И в самом деле. Рассчитывали как? Рассчитывали, что если я выйду в финал отбора, то в нём, в финале, будут двое советских шахматистов и при любом исходе на чемпиона ФИДЕ выйдет наш человек. Во всех отношениях — хорошо. Это первое. И матч проведут у нас, в Москве, где же ещё ему быть? Весь мир вновь убедится, что Москва по-прежнему столица шахматного мира. Это второе.

А теперь?

Теперь вряд ли.

Теперь в финале Корчной. И если он выйдет на чемпиона ФИДЕ — будет кругом позор. И второе — финальный матч будут играть где-то там. На чужой земле. Не в Москве. То есть где она, столица шахматного мира — ещё вопрос.
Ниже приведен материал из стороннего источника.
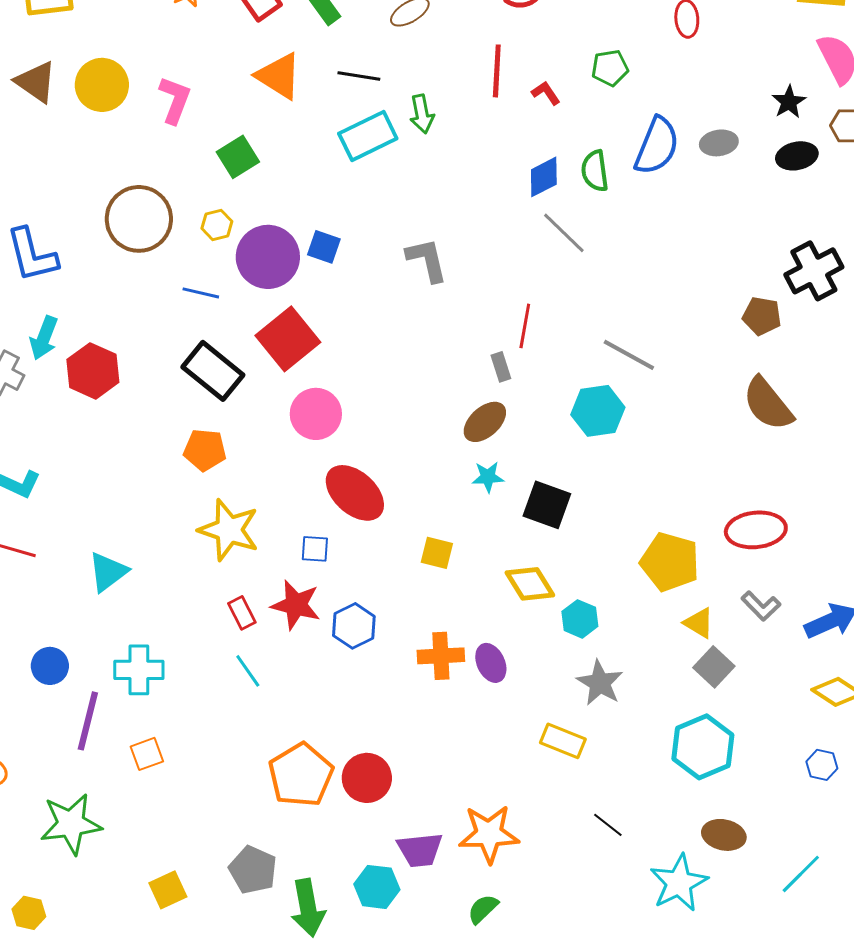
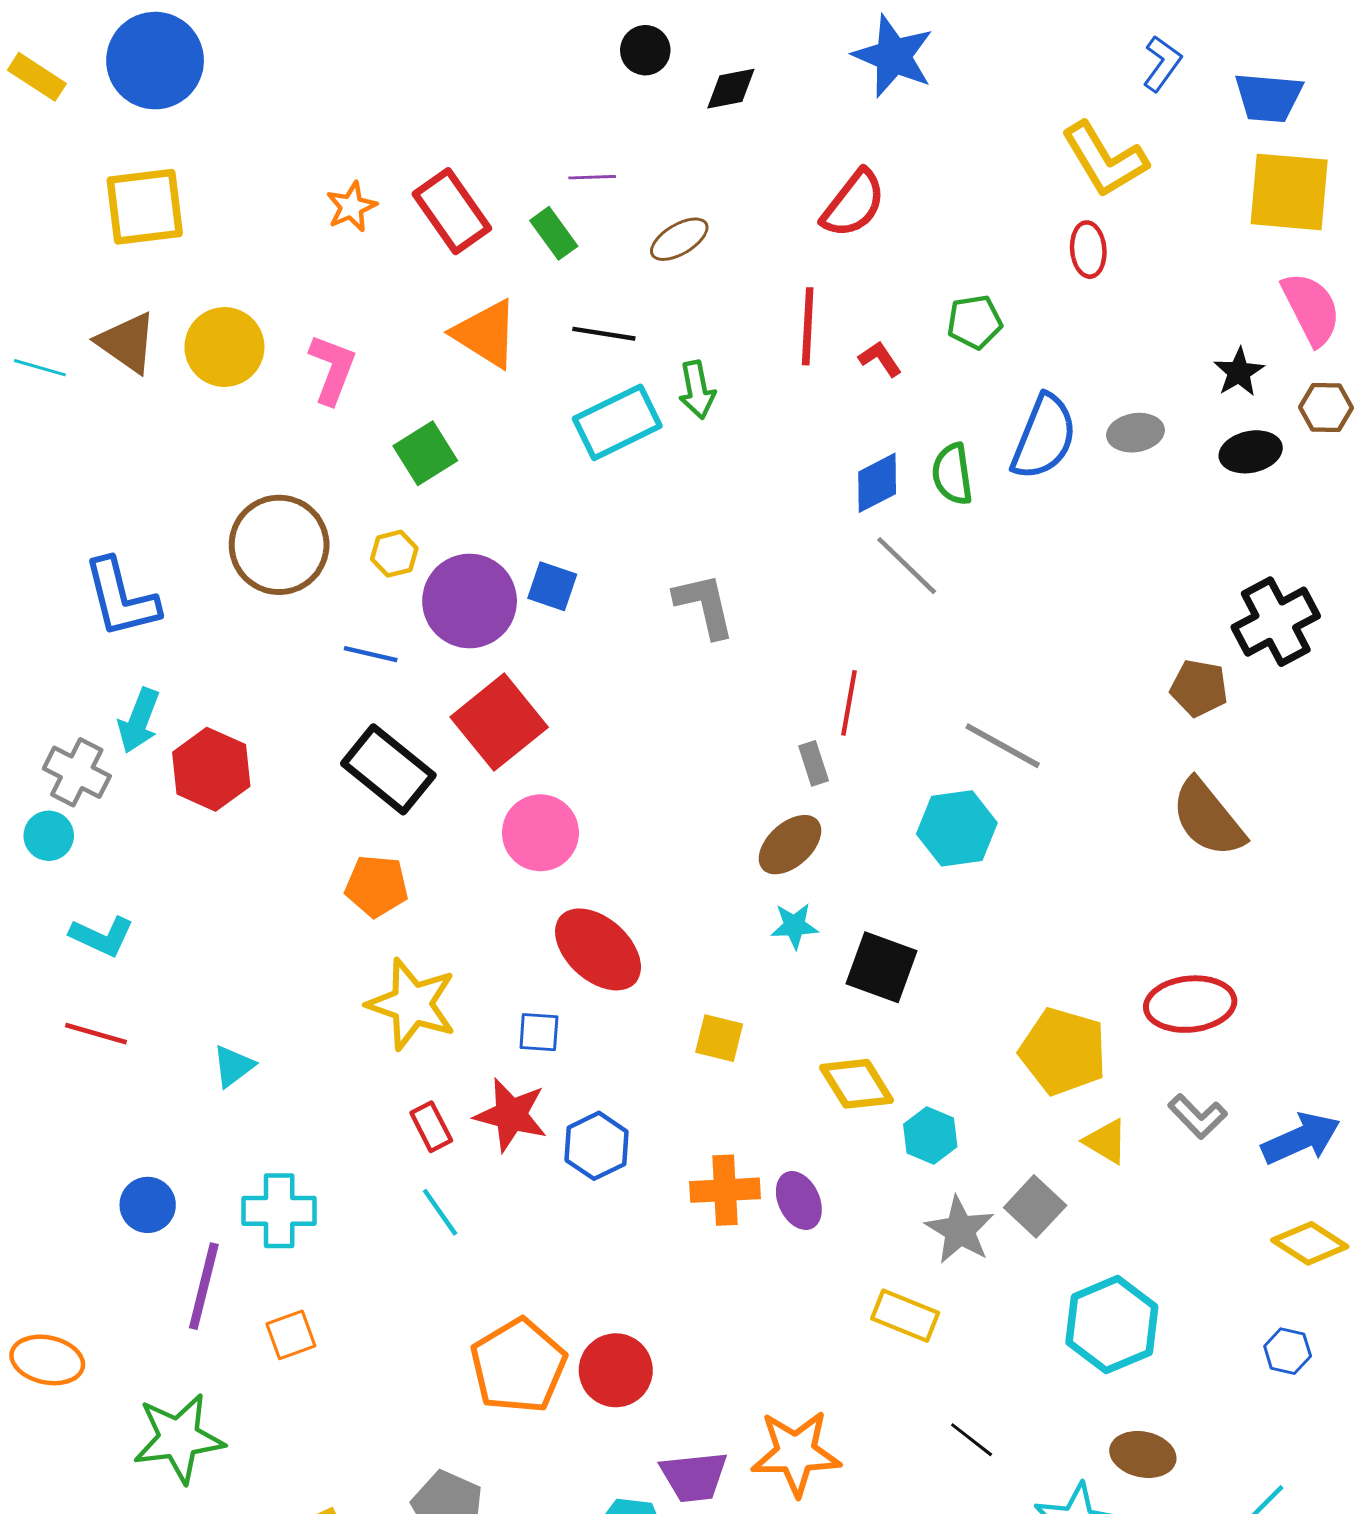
cyan triangle: (108, 572) -> (233, 1066), size x0.7
gray square: (714, 667) -> (1035, 1206), moved

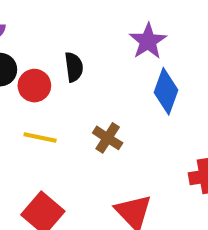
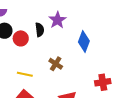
purple star: (148, 41) -> (57, 20), moved
yellow line: (40, 137) -> (25, 74), moved

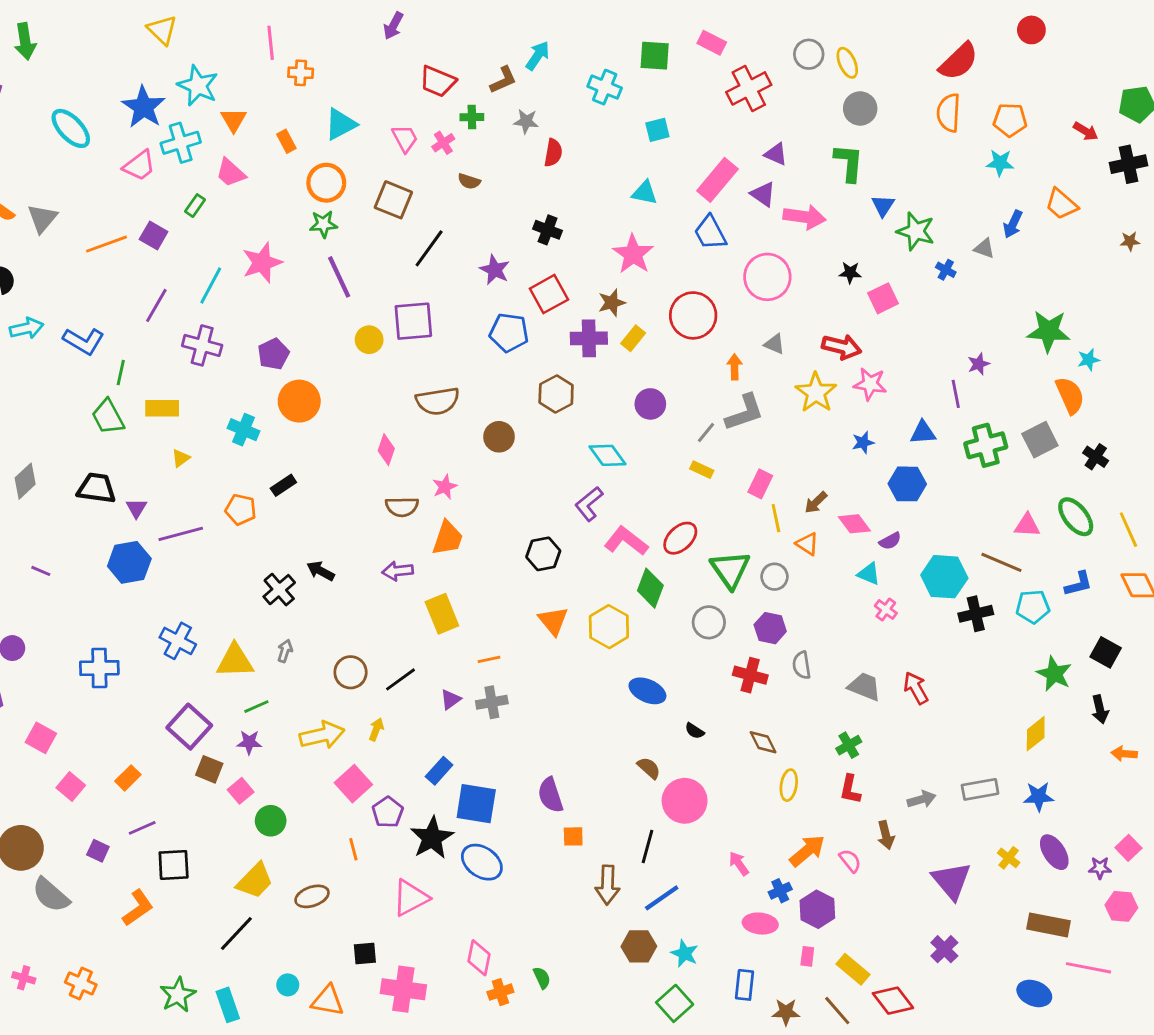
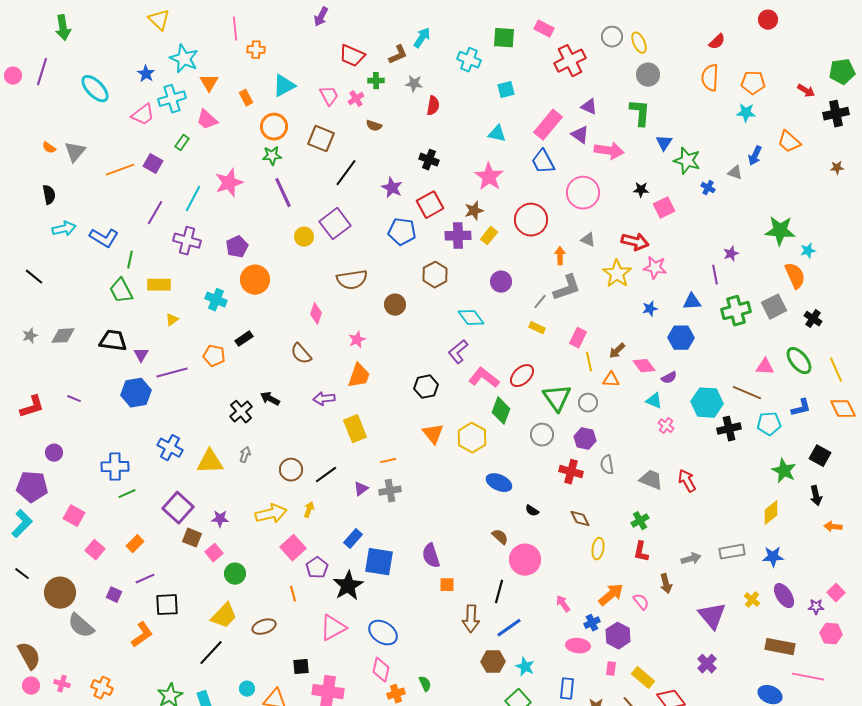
red semicircle: (959, 61) -> (717, 42), size x0.6
blue star: (144, 107) -> (146, 74), size x0.6
purple square: (413, 321) -> (335, 224), turned -32
gray diamond: (25, 481) -> (63, 336), turned 40
brown semicircle: (402, 507) -> (301, 354), moved, turned 50
orange triangle: (807, 544) -> (611, 380), turned -30
green line: (256, 707) -> (127, 494), moved
blue ellipse: (482, 862) -> (383, 633), moved

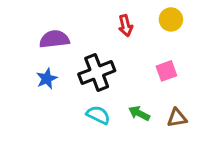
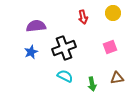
green arrow: (139, 113) -> (92, 84), moved, turned -128

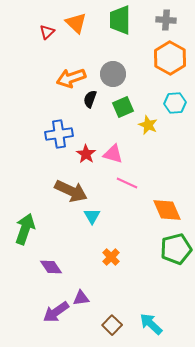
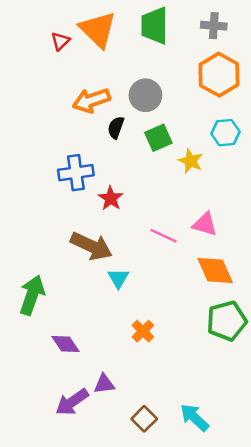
orange triangle: (76, 23) -> (98, 29), size x1.4
pink triangle: (113, 154) -> (205, 224), moved

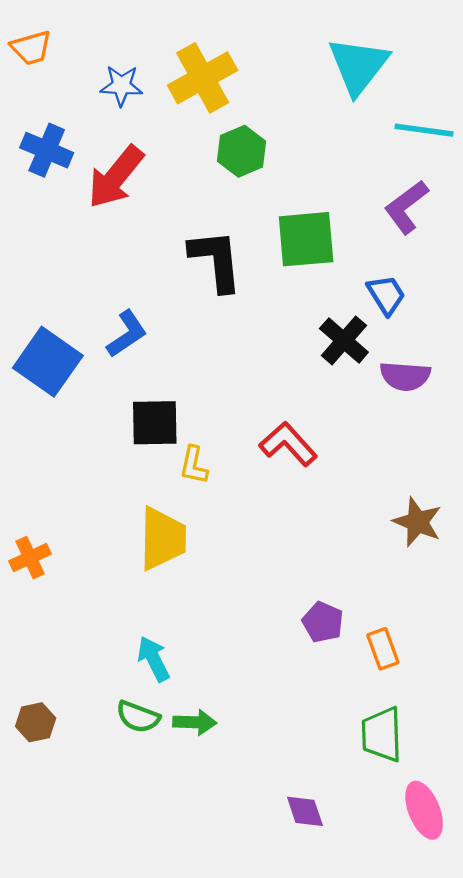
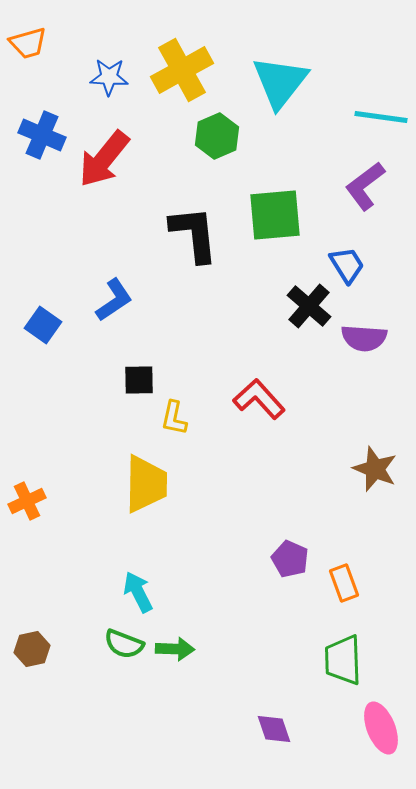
cyan triangle: (358, 66) -> (280, 82), moved
blue square: (48, 362) -> (43, 325), size x0.6
black square: (155, 423) -> (139, 380), size x0.7

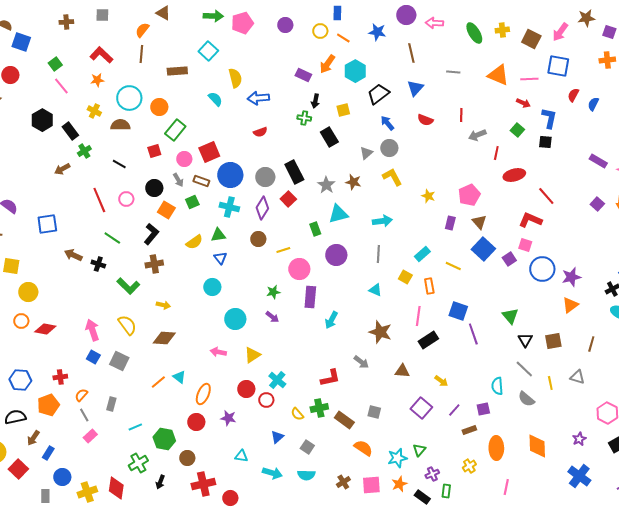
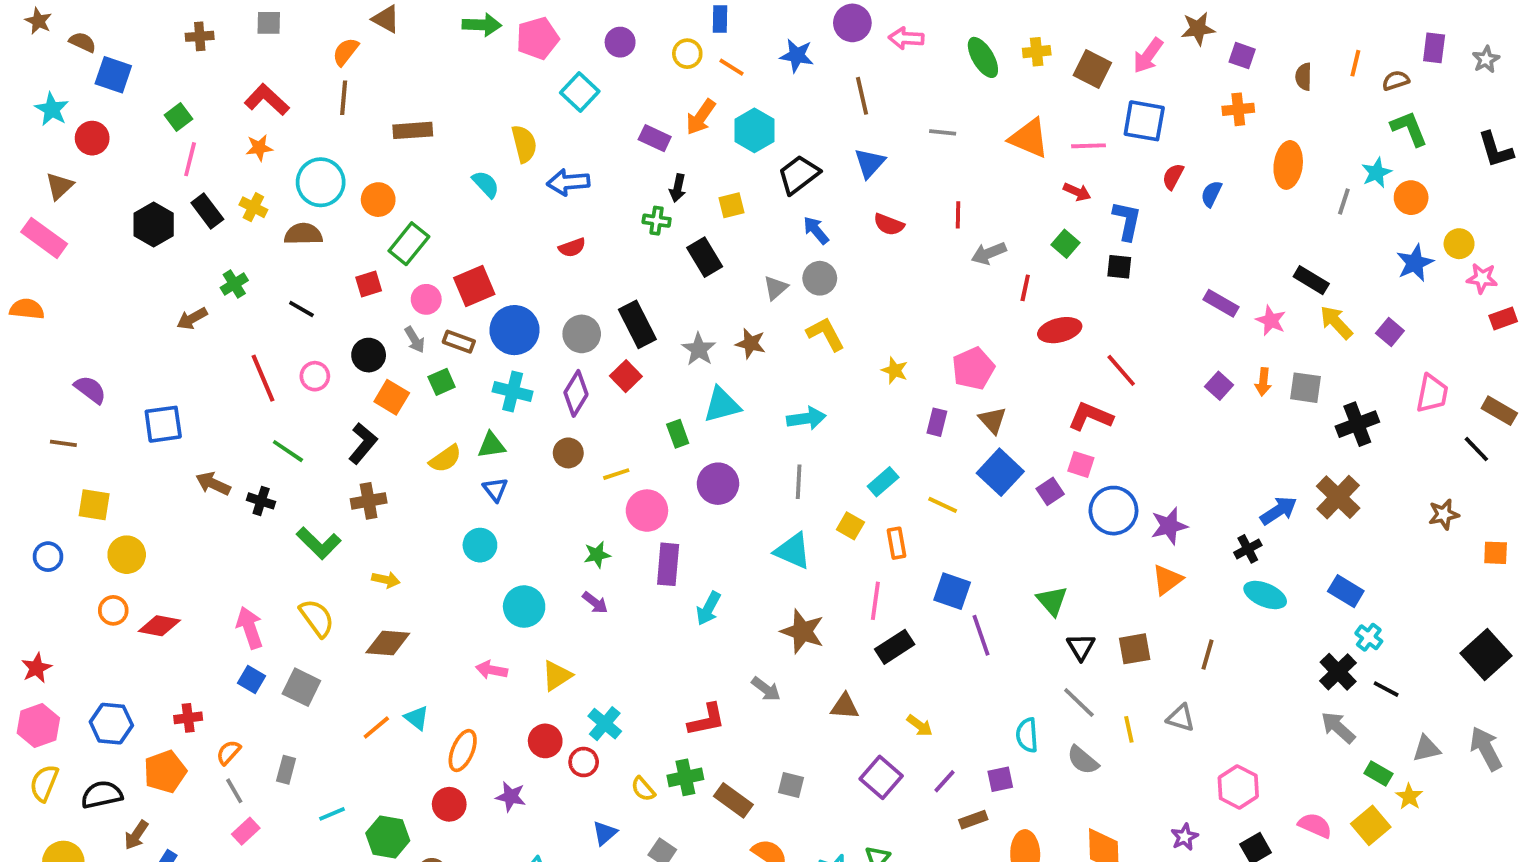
cyan square: (208, 51) -> (580, 92), moved
pink line: (61, 86) -> (190, 159), turned 54
black rectangle: (70, 131) -> (207, 211), moved
cyan triangle: (375, 290) -> (793, 551), size x1.5

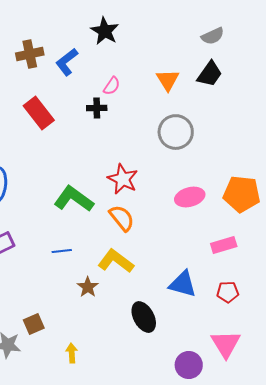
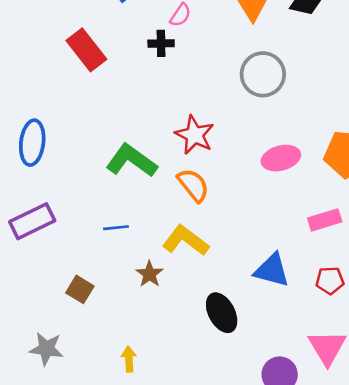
brown square: (34, 324) -> (80, 289), moved, turned -35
И если победит Корчной, то два невозвращенца будут решать, кто главнее, где-нибудь в Лас — Вегасе или Мадриде — этого Миколчуку не простят. И не только Миколчуку. Многим достанется. За плохую идейно-воспитательную работу, повлекшую не только утрату авторитета советских шахмат, но и льющую воду на мельницу наших идейных противников.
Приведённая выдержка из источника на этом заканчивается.